Publicado no jornal Notícias do Dia [18/08/2014]

Dona Lindomar, como de costume, adora ficar em casa observando os jornais. Algumas notícias são tão, mas tão velozes, que, às vezes, fica difícil de entender o todo, analisar o contexto e formar um juízo mínimo sobre o evento anunciado. Nesta semana, um dos noticiários mais vistos no Brasil anunciou, com pompa e circunstância, a prisão de Salete, que, segundo a matéria, é uma das traficantes de craque mais influentes de um reduto que resolvemos denominar de Cracolândia.
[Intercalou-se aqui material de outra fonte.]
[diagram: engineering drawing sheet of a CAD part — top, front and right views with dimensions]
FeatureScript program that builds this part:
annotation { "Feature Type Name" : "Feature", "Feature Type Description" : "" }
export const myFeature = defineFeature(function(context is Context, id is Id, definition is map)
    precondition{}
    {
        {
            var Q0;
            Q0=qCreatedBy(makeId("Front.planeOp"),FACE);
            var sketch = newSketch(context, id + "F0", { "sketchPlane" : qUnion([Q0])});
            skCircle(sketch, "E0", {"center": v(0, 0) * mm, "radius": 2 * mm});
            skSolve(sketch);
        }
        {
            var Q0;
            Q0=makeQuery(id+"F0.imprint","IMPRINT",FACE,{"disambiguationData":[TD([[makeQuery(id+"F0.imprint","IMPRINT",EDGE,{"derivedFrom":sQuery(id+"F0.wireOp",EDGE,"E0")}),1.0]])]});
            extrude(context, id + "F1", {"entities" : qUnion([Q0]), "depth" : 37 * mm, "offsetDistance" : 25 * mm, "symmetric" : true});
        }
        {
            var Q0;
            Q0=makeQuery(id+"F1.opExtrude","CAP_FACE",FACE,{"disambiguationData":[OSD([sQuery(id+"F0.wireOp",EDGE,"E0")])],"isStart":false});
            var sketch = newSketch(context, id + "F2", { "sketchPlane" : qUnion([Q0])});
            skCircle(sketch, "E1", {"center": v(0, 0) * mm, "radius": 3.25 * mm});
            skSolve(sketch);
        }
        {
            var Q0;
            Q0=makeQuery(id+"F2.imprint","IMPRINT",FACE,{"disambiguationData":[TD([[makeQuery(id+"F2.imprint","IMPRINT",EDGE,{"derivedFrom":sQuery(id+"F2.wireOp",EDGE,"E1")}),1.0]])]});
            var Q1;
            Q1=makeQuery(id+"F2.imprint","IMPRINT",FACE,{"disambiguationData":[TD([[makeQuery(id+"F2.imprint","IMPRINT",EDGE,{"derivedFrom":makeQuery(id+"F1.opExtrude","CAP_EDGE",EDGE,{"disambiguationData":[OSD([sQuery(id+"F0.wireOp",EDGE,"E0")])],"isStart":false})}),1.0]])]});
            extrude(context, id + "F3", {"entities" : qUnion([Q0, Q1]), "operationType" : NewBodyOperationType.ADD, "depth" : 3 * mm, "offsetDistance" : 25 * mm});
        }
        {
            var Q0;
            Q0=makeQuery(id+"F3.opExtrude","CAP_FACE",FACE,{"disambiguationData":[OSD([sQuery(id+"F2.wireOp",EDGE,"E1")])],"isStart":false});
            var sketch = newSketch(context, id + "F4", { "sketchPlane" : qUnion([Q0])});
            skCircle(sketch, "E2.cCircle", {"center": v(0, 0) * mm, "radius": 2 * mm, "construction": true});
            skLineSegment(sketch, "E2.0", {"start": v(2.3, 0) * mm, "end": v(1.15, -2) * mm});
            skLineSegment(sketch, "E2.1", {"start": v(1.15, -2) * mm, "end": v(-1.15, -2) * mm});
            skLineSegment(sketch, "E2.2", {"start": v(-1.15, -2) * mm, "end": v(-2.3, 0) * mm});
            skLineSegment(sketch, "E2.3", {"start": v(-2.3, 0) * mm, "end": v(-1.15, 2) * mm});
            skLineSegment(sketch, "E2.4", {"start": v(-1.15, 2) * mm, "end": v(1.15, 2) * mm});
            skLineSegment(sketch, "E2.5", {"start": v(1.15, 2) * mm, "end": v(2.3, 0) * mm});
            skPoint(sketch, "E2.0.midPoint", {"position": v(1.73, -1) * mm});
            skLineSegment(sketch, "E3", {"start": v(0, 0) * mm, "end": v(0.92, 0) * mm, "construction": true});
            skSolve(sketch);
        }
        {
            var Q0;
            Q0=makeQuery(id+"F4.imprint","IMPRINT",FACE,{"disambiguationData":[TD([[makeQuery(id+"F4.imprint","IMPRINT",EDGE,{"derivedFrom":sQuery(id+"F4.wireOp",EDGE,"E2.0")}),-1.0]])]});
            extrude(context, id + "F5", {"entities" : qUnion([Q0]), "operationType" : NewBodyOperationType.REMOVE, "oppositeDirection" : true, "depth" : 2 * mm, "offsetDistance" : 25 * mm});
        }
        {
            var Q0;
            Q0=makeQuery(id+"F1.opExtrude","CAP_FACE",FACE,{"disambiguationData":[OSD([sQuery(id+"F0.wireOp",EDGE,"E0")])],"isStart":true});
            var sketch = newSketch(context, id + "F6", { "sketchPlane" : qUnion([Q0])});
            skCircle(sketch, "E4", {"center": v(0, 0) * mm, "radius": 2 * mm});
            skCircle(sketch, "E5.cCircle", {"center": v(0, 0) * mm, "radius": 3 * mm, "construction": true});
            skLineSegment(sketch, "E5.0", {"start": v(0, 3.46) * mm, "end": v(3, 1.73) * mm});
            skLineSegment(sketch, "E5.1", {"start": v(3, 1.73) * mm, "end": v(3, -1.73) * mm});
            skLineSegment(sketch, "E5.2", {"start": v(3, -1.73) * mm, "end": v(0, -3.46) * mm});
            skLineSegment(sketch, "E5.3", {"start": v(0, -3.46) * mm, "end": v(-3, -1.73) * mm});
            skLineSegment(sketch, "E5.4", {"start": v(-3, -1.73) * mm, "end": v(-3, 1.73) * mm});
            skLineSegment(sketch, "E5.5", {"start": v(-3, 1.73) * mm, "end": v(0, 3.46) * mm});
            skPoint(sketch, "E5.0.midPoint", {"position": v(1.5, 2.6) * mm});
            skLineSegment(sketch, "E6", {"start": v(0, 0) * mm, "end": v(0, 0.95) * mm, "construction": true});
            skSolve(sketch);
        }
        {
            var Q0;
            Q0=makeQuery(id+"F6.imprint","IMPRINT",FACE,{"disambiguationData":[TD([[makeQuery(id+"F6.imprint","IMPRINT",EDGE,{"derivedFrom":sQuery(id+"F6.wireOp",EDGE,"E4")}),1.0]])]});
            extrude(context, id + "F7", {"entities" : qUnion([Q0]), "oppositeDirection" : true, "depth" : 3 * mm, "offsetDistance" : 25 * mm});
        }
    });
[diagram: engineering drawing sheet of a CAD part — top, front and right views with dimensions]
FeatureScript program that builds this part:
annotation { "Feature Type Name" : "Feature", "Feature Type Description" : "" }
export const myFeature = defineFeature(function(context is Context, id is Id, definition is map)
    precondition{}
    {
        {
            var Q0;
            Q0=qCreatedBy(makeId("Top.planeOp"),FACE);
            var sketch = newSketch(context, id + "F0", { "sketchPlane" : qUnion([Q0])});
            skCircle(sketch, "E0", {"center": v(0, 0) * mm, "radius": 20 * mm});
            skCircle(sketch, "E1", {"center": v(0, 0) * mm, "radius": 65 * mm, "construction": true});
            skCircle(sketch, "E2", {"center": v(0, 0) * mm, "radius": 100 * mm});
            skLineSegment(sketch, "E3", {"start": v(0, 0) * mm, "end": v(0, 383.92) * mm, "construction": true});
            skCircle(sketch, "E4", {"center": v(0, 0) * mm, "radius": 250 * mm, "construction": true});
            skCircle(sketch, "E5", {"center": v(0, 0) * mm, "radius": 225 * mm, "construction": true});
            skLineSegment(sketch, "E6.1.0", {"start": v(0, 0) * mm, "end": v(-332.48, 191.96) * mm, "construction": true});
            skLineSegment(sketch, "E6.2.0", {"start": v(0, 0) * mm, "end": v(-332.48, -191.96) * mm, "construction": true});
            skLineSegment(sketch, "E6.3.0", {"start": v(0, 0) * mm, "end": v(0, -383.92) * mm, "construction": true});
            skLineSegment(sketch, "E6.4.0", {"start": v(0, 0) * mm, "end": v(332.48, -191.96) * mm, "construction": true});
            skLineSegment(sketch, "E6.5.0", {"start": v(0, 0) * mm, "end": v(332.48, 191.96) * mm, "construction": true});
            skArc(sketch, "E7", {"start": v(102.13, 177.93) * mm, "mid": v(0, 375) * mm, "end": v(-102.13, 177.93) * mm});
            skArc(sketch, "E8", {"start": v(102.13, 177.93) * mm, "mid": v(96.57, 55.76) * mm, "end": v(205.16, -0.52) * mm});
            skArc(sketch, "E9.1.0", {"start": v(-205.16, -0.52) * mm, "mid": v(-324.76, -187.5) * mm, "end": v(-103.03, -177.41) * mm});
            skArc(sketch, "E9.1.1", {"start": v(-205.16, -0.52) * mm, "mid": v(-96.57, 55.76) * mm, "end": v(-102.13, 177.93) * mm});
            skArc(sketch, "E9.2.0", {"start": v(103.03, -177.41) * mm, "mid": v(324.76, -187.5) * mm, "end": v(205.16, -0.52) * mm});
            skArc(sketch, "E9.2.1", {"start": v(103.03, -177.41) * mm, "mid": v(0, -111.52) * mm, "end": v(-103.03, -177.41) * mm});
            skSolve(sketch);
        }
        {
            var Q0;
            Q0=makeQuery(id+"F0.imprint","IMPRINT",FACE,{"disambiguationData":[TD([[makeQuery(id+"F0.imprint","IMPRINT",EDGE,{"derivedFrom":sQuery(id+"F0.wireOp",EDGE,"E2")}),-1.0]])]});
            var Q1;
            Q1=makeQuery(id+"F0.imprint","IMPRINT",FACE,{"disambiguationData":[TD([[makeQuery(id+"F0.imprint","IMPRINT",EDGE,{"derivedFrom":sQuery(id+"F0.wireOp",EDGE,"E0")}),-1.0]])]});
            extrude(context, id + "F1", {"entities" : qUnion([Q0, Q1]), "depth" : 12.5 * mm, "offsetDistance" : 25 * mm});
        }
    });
O faturamento mensal dela ultrapassa a casa de um milhão por mês. Ao enunciar este dado, o jornalista, num tom de deboche, acrescentou que não é possível que uma pessoa que tenha uma renda dessas por mês e que vive no tráfico por mais de 40 anos ainda não tenha dado um jeito em sua vida.  Finaliza fazendo mais uma ironia, ao se referir ao local em que foi presa, pois Salete vivia na Cracolândia em condições precaríssimas.

A explicação veio na sequência. Salete tem que dividir toda a grana com uma turminha da pesada que está presa. Dona Lindomar, que tem algum neurônio em funcionamento, apesar da idade, logo abriu um sorriso e, antes de tirar qualquer conclusão do episódio, resolveu esperar o término da matéria, para, depois, elucubrar sobre os acontecimentos. E é exatamente neste ponto em que tudo termina. Salete foi presa, diz a jornalista, também em tom sarcástico, e era comandada por traficantes presos de cadeias espalhadas pelo Brasil.

A velhinha pensou, pensou e chegou à conclusão de que Salete, finalmente, após 40 anos de árduos trabalhos na rua, foi promovida, pois se juntará aos chefes e, por consequência, será mais um deles controlando o tráfico de dentro dos presídios. Sobre a quantia mensal revelada, Dona Lindomar se nega a acreditar que a divisão seja feita apenas com os comandantes presos. Uma inspeção mínima, e não precisa ser nenhum Sherlock Holmes para fazer tal dedução, comprovará o quanto de gente graúda e miúda está envolvida na administração da grana.

Por fim, por malabarismos do destino, a inferência de Dona Lindomar é simples: a prisão de Salete consiste na sua libertação. Ao ser presa, foi provida, porque vai controlar o tráfico com seus comparsas, os soltos e os presos, de dentro do presídio. Lá ela terá acesso irrestrito a celular, a informações privilegiadas dos traficantes concorrentes e ainda será protegida por um sistema que insiste em anuir, despudoradamente, toda espécie de corrupção. Logo ela, que sempre acreditou num sistema carcerário humanista. Sempre imaginou uma cadeia limpa, com comida boa, com ambiente agradável. Mas com a notícia da prisão de Salete, suas convicções foram abaladas.